Records for processing below:

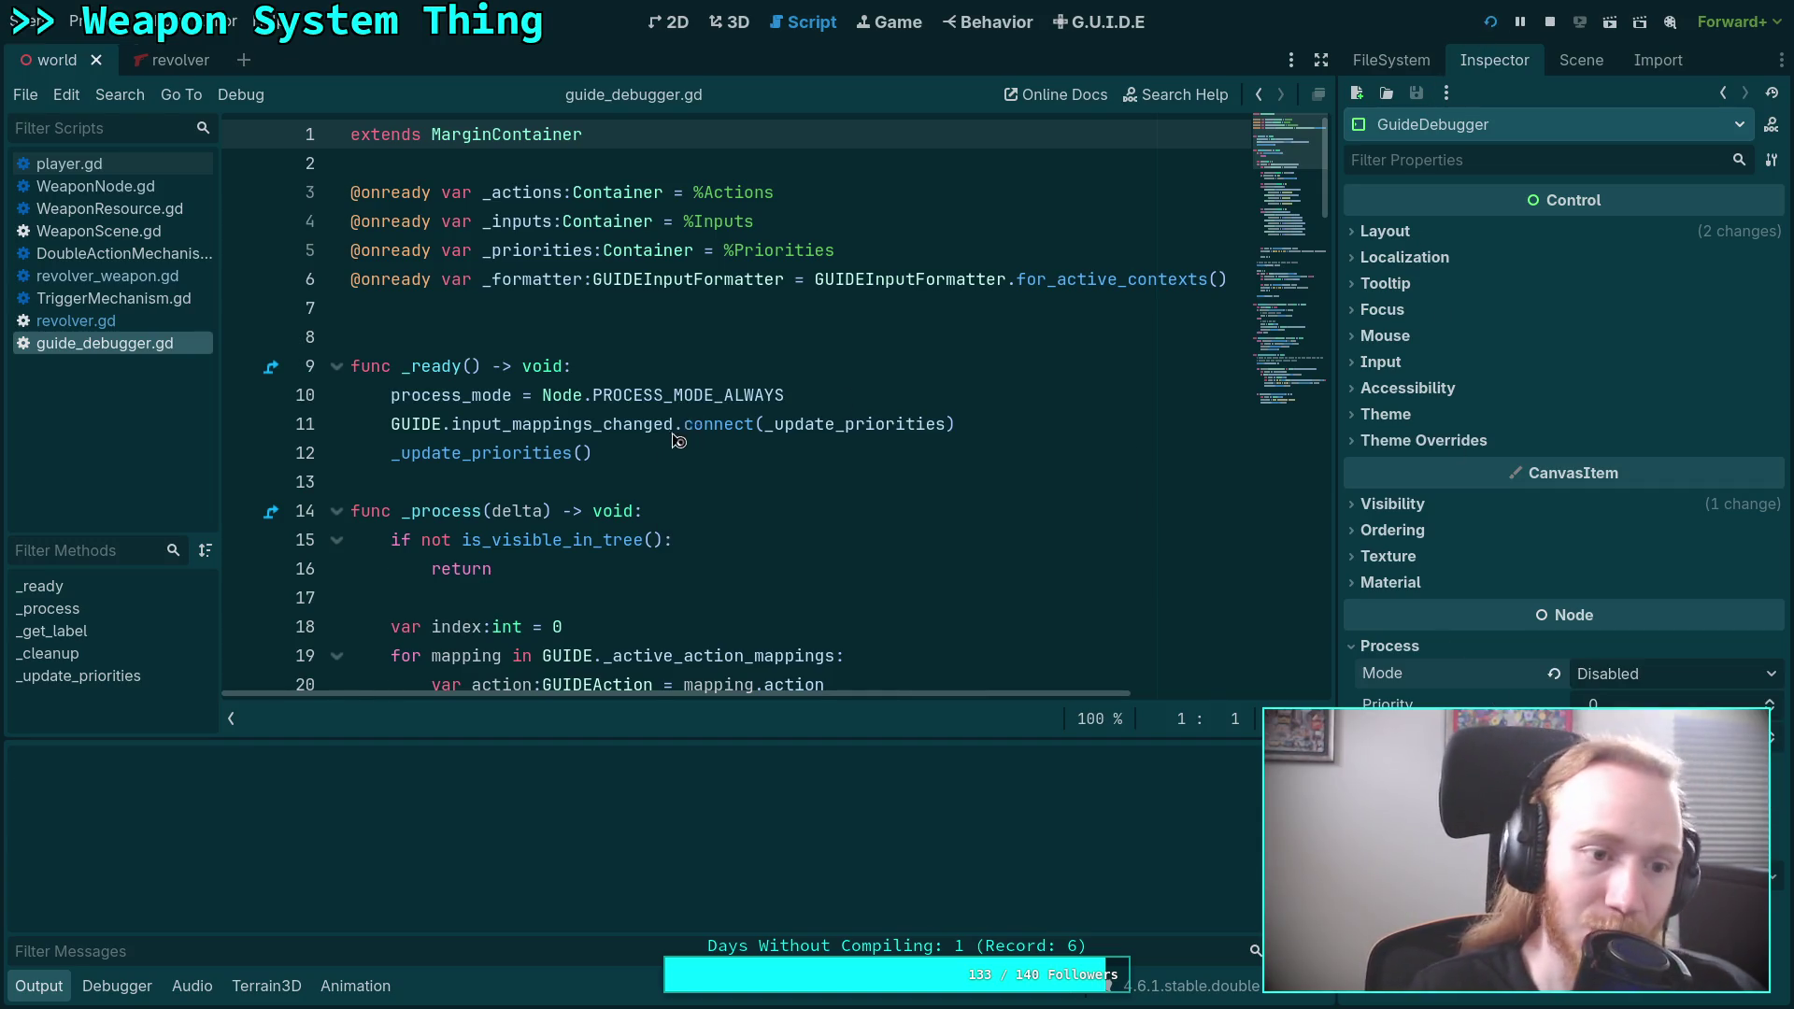
Stop the running game, close guide_debugger.gd, and switch to the terminal workspace.
mouse_move(745, 489)
mouse_down()
mouse_move(573, 397)
mouse_move(1128, 769)
mouse_up()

End of Records for processing.

* **Problem requirements**:
The response must repeat all the lines above exactly and include no pictures.

* **Your response**:
Stop the running game, close guide_debugger.gd, and switch to the terminal workspace.
mouse_move(745, 489)
mouse_down()
mouse_move(573, 397)
mouse_move(1128, 769)
mouse_up()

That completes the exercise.